===== Records for this exercise

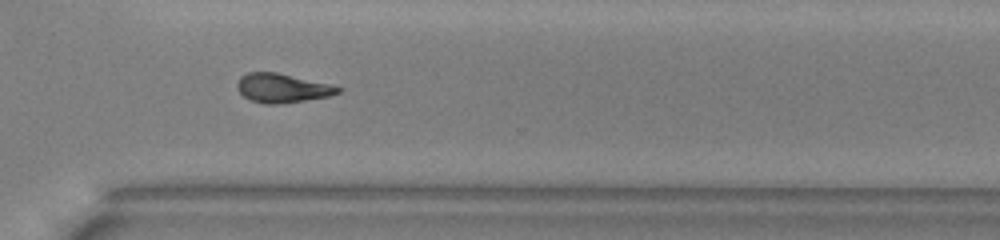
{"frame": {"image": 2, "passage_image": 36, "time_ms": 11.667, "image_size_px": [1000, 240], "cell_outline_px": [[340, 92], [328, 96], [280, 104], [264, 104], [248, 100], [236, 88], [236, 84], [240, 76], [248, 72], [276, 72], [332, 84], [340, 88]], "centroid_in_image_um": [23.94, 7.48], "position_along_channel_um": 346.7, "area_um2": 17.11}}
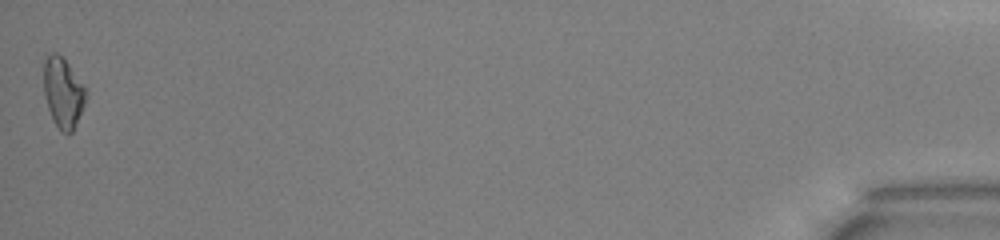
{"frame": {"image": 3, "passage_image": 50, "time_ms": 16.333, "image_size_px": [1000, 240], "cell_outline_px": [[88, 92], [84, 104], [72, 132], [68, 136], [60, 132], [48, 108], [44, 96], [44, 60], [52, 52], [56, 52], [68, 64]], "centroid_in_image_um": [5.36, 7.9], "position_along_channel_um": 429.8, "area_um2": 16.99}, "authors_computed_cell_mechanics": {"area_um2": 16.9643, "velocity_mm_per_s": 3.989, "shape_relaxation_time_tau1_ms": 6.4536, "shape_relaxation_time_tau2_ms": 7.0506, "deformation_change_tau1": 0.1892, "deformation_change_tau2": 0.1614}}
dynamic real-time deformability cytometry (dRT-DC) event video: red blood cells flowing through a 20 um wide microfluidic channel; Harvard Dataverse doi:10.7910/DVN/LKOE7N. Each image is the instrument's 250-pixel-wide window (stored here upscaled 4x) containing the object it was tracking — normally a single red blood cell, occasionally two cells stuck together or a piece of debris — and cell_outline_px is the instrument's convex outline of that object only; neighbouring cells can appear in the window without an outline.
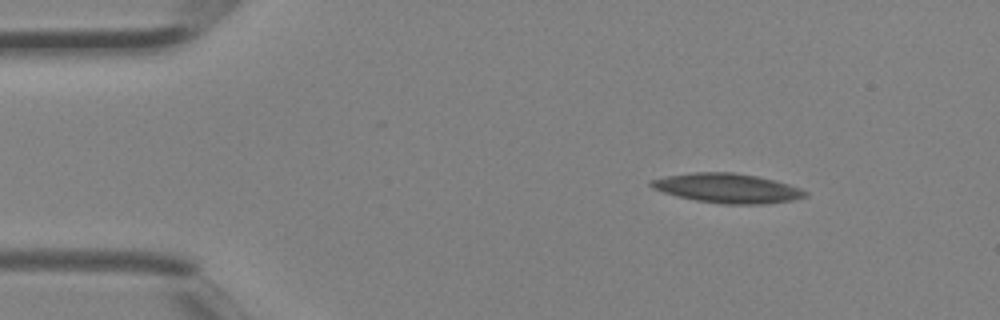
{"species": "Egyptian fruit bat (a non-hibernating species)", "species_latin": "Rousettus aegyptiacus", "temperature_condition": "room temperature", "stored_images_in_passage": 3, "camera_frame_rate_fps": 3000, "um_per_image_px": 0.085, "animal": {"sex": "female"}, "frame": {"image": 1, "passage_image": 1, "time_ms": 0.0, "image_size_px": [1000, 320], "cell_outline_px": [[808, 196], [792, 200], [764, 204], [724, 204], [696, 200], [676, 196], [652, 188], [648, 184], [648, 180], [668, 176], [692, 172], [732, 172], [756, 176], [776, 180], [800, 188], [808, 192]], "centroid_in_image_um": [61.82, 15.99], "position_along_channel_um": 23.2, "area_um2": 26.47}}
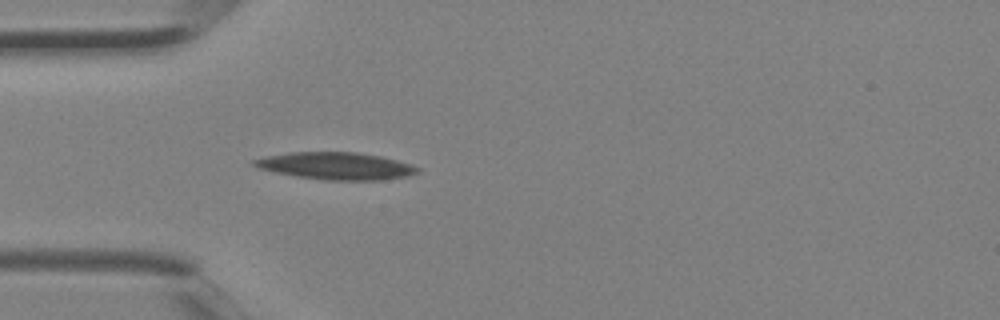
{"frame": {"image": 2, "passage_image": 3, "time_ms": 0.667, "image_size_px": [1000, 320], "cell_outline_px": [[420, 172], [408, 176], [384, 180], [324, 180], [276, 172], [256, 168], [252, 164], [252, 160], [264, 156], [288, 152], [356, 152], [380, 156], [412, 164], [420, 168]], "centroid_in_image_um": [28.57, 14.1], "position_along_channel_um": 56.4, "area_um2": 26.01}}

==========

Output the span from the line with "dynamic real-time deformability" through the last line of the data, inclusive and exact, and omit every picture.

dynamic real-time deformability cytometry (dRT-DC) event video: red blood cells flowing through a 20 um wide microfluidic channel; Harvard Dataverse doi:10.7910/DVN/LKOE7N. Each image is the instrument's 250-pixel-wide window (stored here upscaled 4x) containing the object it was tracking — normally a single red blood cell, occasionally two cells stuck together or a piece of debris — and cell_outline_px is the instrument's convex outline of that object only; neighbouring cells can appear in the window without an outline.
{"species": "Egyptian fruit bat (a non-hibernating species)", "species_latin": "Rousettus aegyptiacus", "temperature_condition": "room temperature", "stored_images_in_passage": 3, "camera_frame_rate_fps": 3000, "um_per_image_px": 0.085, "animal": {"sex": "female"}, "frame": {"image": 1, "passage_image": 1, "time_ms": 0.0, "image_size_px": [1000, 320], "cell_outline_px": [[808, 196], [792, 200], [764, 204], [724, 204], [696, 200], [676, 196], [652, 188], [648, 184], [648, 180], [668, 176], [692, 172], [732, 172], [756, 176], [776, 180], [800, 188], [808, 192]], "centroid_in_image_um": [61.82, 15.99], "position_along_channel_um": 23.2, "area_um2": 26.47}}
{"frame": {"image": 2, "passage_image": 3, "time_ms": 0.667, "image_size_px": [1000, 320], "cell_outline_px": [[420, 172], [408, 176], [384, 180], [324, 180], [276, 172], [256, 168], [252, 164], [252, 160], [264, 156], [288, 152], [356, 152], [380, 156], [412, 164], [420, 168]], "centroid_in_image_um": [28.57, 14.1], "position_along_channel_um": 56.4, "area_um2": 26.01}}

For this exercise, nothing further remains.